# [設問]
1. 鳩山政権をめぐる文章で、筆者が政局の変化の中で一番評価すべきだとしているのは何か。
2. 鳩山政権をめぐる文章を、最後の文のあとから書き継げ。

# [引用文]
────────────────
鳩山政権の誕生――普天間で対米交渉に踏み出せるか
鳩山政権ができて、自民党が解体的状態に陥る。そこはアメリカと似ているのですけれども、非常に大きく違うのは、アメリカは民主党から共和党へ共和党から民主党へとの政権交代を何度も経験しているのです。ところが日本における自民党政権の敗北は、それよりはるかに大きな意味を持ちうるし持っていると私は思います。日本の自民党政権というのは権力そのもの、国家制度だったんですね。自民党国家制という制度として存在していた。中国共産党やメキシコ制度的革命党もそういう意味の国家制度です。これが選挙で崩されたことは非常に大きい意味をもっていると私は思っています。この状況をどのようにこちらからの巻き返しに使っていくかということがすごく大事ですね。
民主党があまり信用できないことははっきりしています。民主党は自民党との対抗上比較的いいことを言っているし、いいことを本当に考えている人もいるでしょう。ただ、日米関係については、口先と腰の座り方との間のギャップがものすごいですね。脱官僚についてはある程度腰を据えてやろうとしているかにみえますが、日米安保関係については、自分がマニフェストに書いていたことを連立合意に入れることさえいやがって、抵抗したのですね。岡田外相や鳩山首相がアメリカに行こうという段階で、アメリカを刺激したくないという言い草、これにはびっくりしましたね。おずおずとしか言えないのだったら、交渉になんかならないじゃないですか。それは交渉じゃ無くてお願いなのですよ。今の政権の日米同盟についてのスタンスはお願い、もしくはおねだりスタンスですよ。
歴史を巻き戻す――既成事実のゴミの山を取り崩し、安保から脱出する
私はこの政局の変化の中で一番評価すべきことは、民主党政権が、既成事実をいくらか壊し始めたことだと見ています。これは非常に大きなことです。いままでの日本の政治というのは、小泉ネオリベラル改革を別とすれば、既成事実には手を触れない、これからは違った政策をとりたいけれど、いままで積み上げたことは壊さない、というスタンスを外したことはなかった。とくに日米安保や自衛隊の問題については、既成事実を一方的に積み重ねる一方でした。世論の方もそれを認めてきた。この間、何十年も自衛隊はどんどん大きくなってきましたが、いつの時点で世論調査をしても、これ以上の軍備拡張や軍事費の増加には反対という声が多数を占めていた。でも自衛隊は大きくなり続けた。これ以上は反対だけれど、これまでのことは認めるというものですね。民主党政権が少なくともいくつかの分野では既成事実をぶち壊そうとしていることは、こうした惰性を破る意味では画期的なことだと私は考えています。その弾みに乗って、われわれが安保についての既成事実、少なくとも95年以来のでたらめな日米安保関係、その既成事実を取り崩す攻勢に転じなければならない、その好機であると私は思います。
────────────────
# [分析用データ]
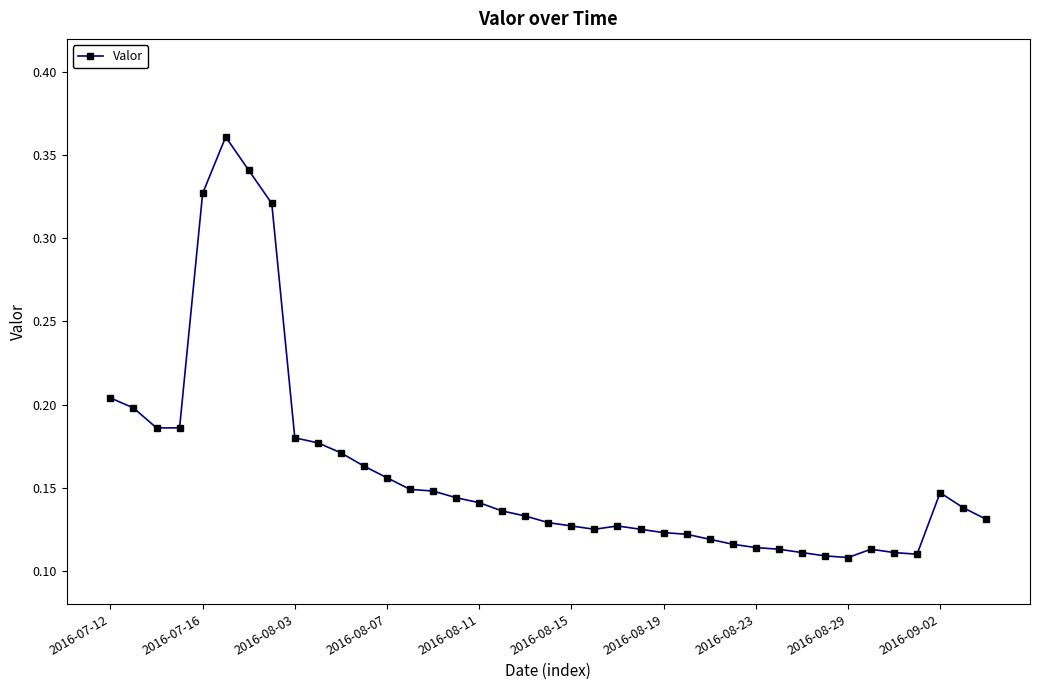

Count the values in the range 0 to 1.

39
────────────────
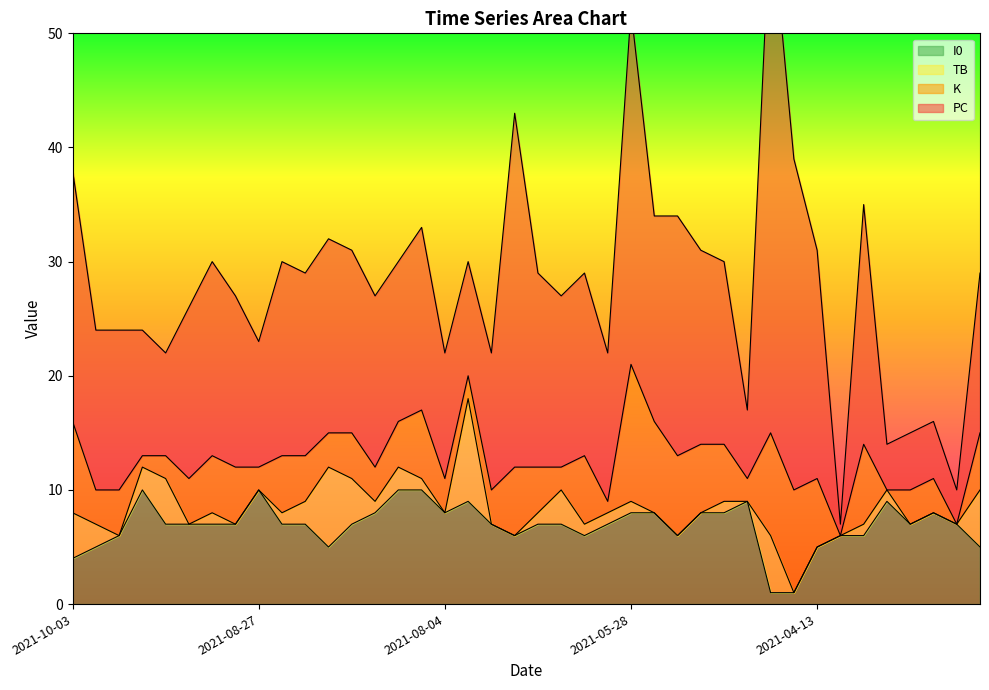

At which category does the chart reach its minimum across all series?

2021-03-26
────────────────
# [解答]
1. 民主党政権が既成事実をいくらか壊し始めたこと。

2.
これは既成事実を壊し、巻き戻していくプロセスです。既成事実はそのままにしてこれからは別のことで行きますでは駄目で、少なくとも米軍再編についての取り決めは、これを取り消すために、再交渉する、そういうところまで持っていかないといけない。そういいますと、では巻き戻していけば1960年安保に戻っちゃうじゃないかというお叱りを受けるかもしれません。巻き戻すなど、面倒なことはしないで、60年安保条約は1年間の事前通告で破棄できるんだから、それをやればいいのであって、米軍再編取り決めを取り消せとか地位協定を改定しろとかは、どうでもいい、いや安保を認めることになるじゃないか、という意見があるかと思います。60年安保条約を1年の予告で破棄する、これは大事な落とし所です。それは人びとの間で忘れられている事柄なので、もう一度強調し、広める必要があります。しかしこの50年、積み重なったゴミの山をとりのけられずにいて、安保破棄の力が生まれるでしょうか。確かに巻き戻せば元に戻ると考えるのが普通かも知れません。60年安保に戻れ、その方が再定義された安保や米軍再編の安保よりずっとましじゃないか、となるかも知れません。しかし巻き戻しには別の仕方もあるのですよ。既成事実の巻物を直角に巻き戻したら元に戻る。それではどうしようもないですね。60年安保がそもそもダメなもので、だからこそ大反対闘争が起こったわけですからね。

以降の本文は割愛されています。